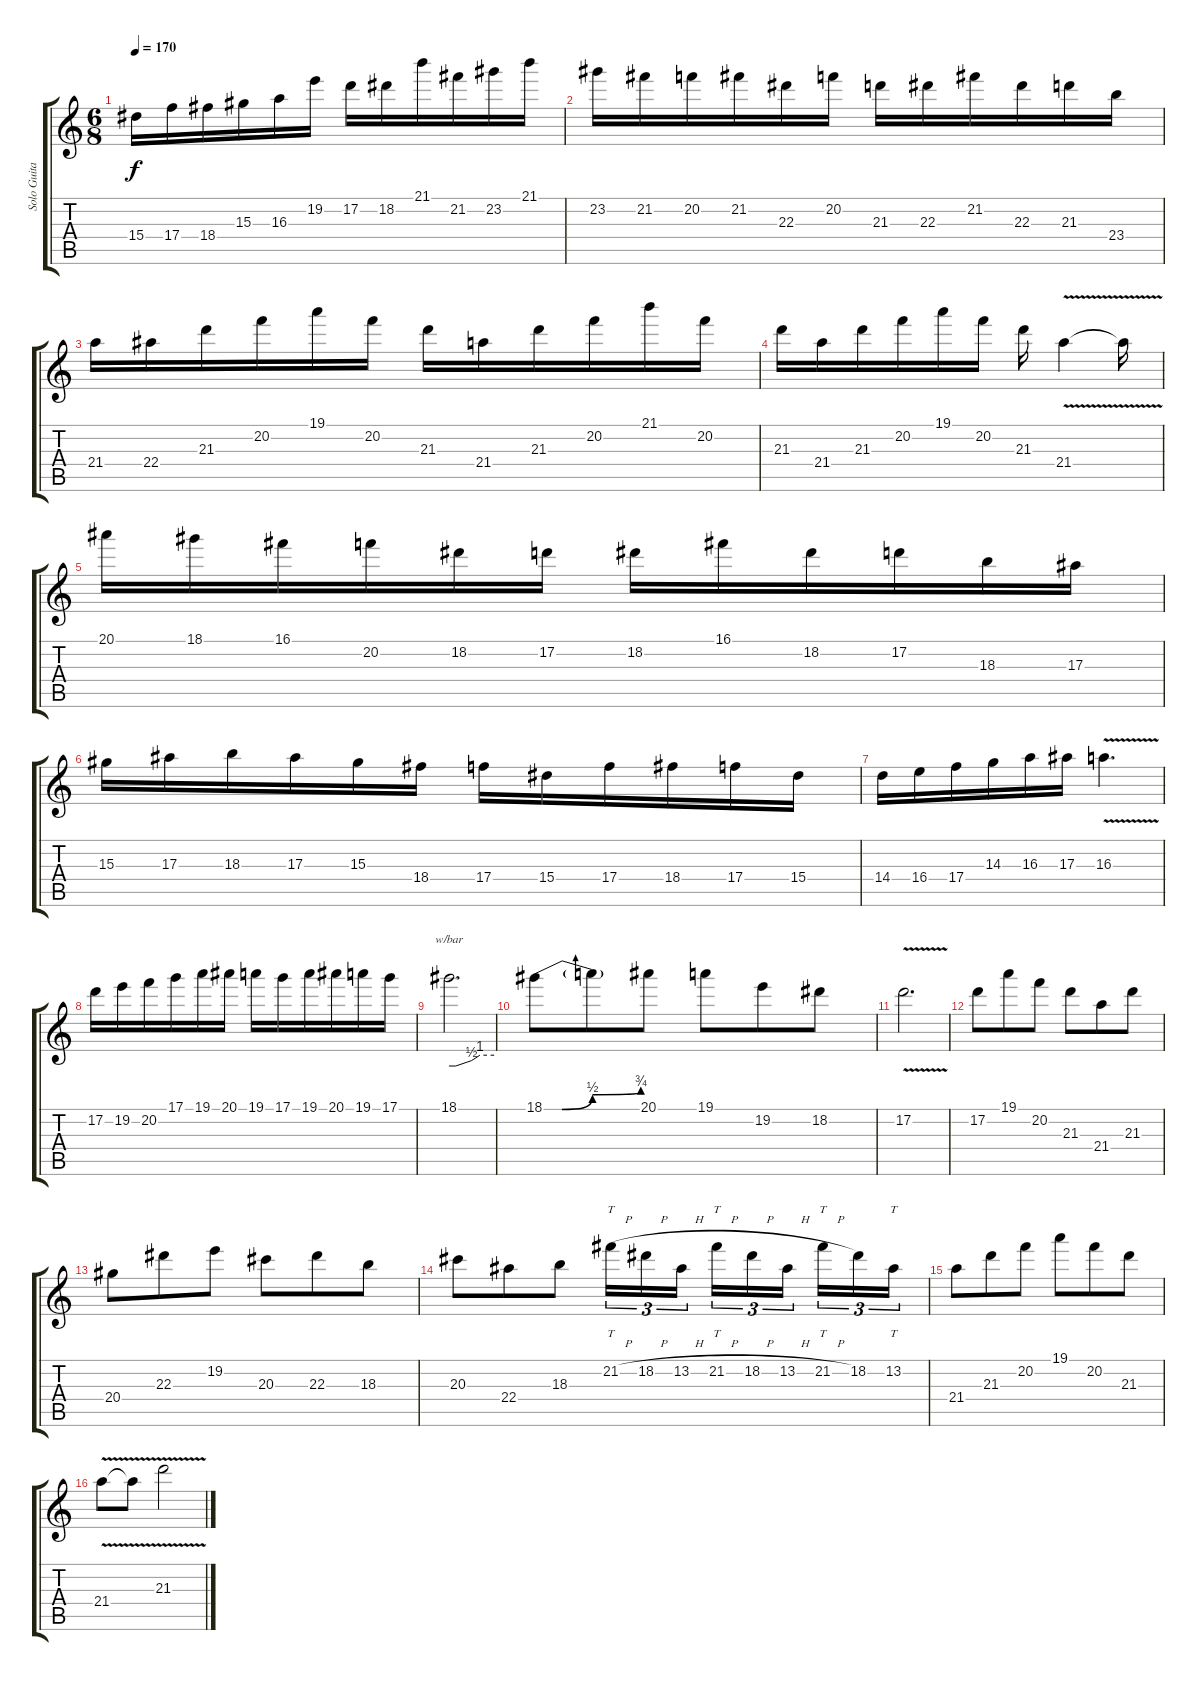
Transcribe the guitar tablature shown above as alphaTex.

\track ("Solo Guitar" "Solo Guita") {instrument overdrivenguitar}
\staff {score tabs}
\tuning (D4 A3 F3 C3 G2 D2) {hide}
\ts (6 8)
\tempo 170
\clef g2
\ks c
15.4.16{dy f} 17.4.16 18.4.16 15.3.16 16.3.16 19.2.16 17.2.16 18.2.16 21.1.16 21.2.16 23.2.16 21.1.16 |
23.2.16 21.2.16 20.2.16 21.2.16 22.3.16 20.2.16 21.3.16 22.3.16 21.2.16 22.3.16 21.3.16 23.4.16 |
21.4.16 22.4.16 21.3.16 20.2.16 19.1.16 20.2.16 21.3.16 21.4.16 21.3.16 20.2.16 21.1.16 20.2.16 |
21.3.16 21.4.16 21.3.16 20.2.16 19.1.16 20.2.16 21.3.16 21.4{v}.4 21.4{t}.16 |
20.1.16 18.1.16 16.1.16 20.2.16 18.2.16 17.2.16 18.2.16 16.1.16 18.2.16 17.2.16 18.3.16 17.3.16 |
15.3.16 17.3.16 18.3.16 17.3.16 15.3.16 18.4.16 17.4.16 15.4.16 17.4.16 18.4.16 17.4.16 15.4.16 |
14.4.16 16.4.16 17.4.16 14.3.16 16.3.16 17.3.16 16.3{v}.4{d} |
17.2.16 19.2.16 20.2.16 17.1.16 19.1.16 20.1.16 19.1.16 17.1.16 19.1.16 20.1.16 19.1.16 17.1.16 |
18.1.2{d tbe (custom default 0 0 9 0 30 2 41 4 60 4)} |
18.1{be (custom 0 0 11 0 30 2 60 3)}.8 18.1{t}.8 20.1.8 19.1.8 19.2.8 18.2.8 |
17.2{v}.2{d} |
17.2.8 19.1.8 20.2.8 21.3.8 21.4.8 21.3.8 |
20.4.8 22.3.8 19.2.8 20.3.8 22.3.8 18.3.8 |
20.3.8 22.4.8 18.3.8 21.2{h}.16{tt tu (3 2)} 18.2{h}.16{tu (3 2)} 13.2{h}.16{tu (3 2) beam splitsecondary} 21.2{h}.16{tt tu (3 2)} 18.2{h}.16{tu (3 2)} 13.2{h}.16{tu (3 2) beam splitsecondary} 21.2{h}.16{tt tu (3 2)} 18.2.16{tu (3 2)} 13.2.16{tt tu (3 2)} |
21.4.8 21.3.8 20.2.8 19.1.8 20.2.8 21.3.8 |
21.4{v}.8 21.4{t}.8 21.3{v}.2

Exercise requirements >> Reproduce all the entries above with "overdrivenguitar" swapped for "distortionguitar" and nothing else changed. Leave the pictures out.

The result >>
Transcribe the guitar tablature shown above as alphaTex.

\track ("Solo Guitar" "Solo Guita") {instrument distortionguitar}
\staff {score tabs}
\tuning (D4 A3 F3 C3 G2 D2) {hide}
\ts (6 8)
\tempo 170
\clef g2
\ks c
15.4.16{dy f} 17.4.16 18.4.16 15.3.16 16.3.16 19.2.16 17.2.16 18.2.16 21.1.16 21.2.16 23.2.16 21.1.16 |
23.2.16 21.2.16 20.2.16 21.2.16 22.3.16 20.2.16 21.3.16 22.3.16 21.2.16 22.3.16 21.3.16 23.4.16 |
21.4.16 22.4.16 21.3.16 20.2.16 19.1.16 20.2.16 21.3.16 21.4.16 21.3.16 20.2.16 21.1.16 20.2.16 |
21.3.16 21.4.16 21.3.16 20.2.16 19.1.16 20.2.16 21.3.16 21.4{v}.4 21.4{t}.16 |
20.1.16 18.1.16 16.1.16 20.2.16 18.2.16 17.2.16 18.2.16 16.1.16 18.2.16 17.2.16 18.3.16 17.3.16 |
15.3.16 17.3.16 18.3.16 17.3.16 15.3.16 18.4.16 17.4.16 15.4.16 17.4.16 18.4.16 17.4.16 15.4.16 |
14.4.16 16.4.16 17.4.16 14.3.16 16.3.16 17.3.16 16.3{v}.4{d} |
17.2.16 19.2.16 20.2.16 17.1.16 19.1.16 20.1.16 19.1.16 17.1.16 19.1.16 20.1.16 19.1.16 17.1.16 |
18.1.2{d tbe (custom default 0 0 9 0 30 2 41 4 60 4)} |
18.1{be (custom 0 0 11 0 30 2 60 3)}.8 18.1{t}.8 20.1.8 19.1.8 19.2.8 18.2.8 |
17.2{v}.2{d} |
17.2.8 19.1.8 20.2.8 21.3.8 21.4.8 21.3.8 |
20.4.8 22.3.8 19.2.8 20.3.8 22.3.8 18.3.8 |
20.3.8 22.4.8 18.3.8 21.2{h}.16{tt tu (3 2)} 18.2{h}.16{tu (3 2)} 13.2{h}.16{tu (3 2) beam splitsecondary} 21.2{h}.16{tt tu (3 2)} 18.2{h}.16{tu (3 2)} 13.2{h}.16{tu (3 2) beam splitsecondary} 21.2{h}.16{tt tu (3 2)} 18.2.16{tu (3 2)} 13.2.16{tt tu (3 2)} |
21.4.8 21.3.8 20.2.8 19.1.8 20.2.8 21.3.8 |
21.4{v}.8 21.4{t}.8 21.3{v}.2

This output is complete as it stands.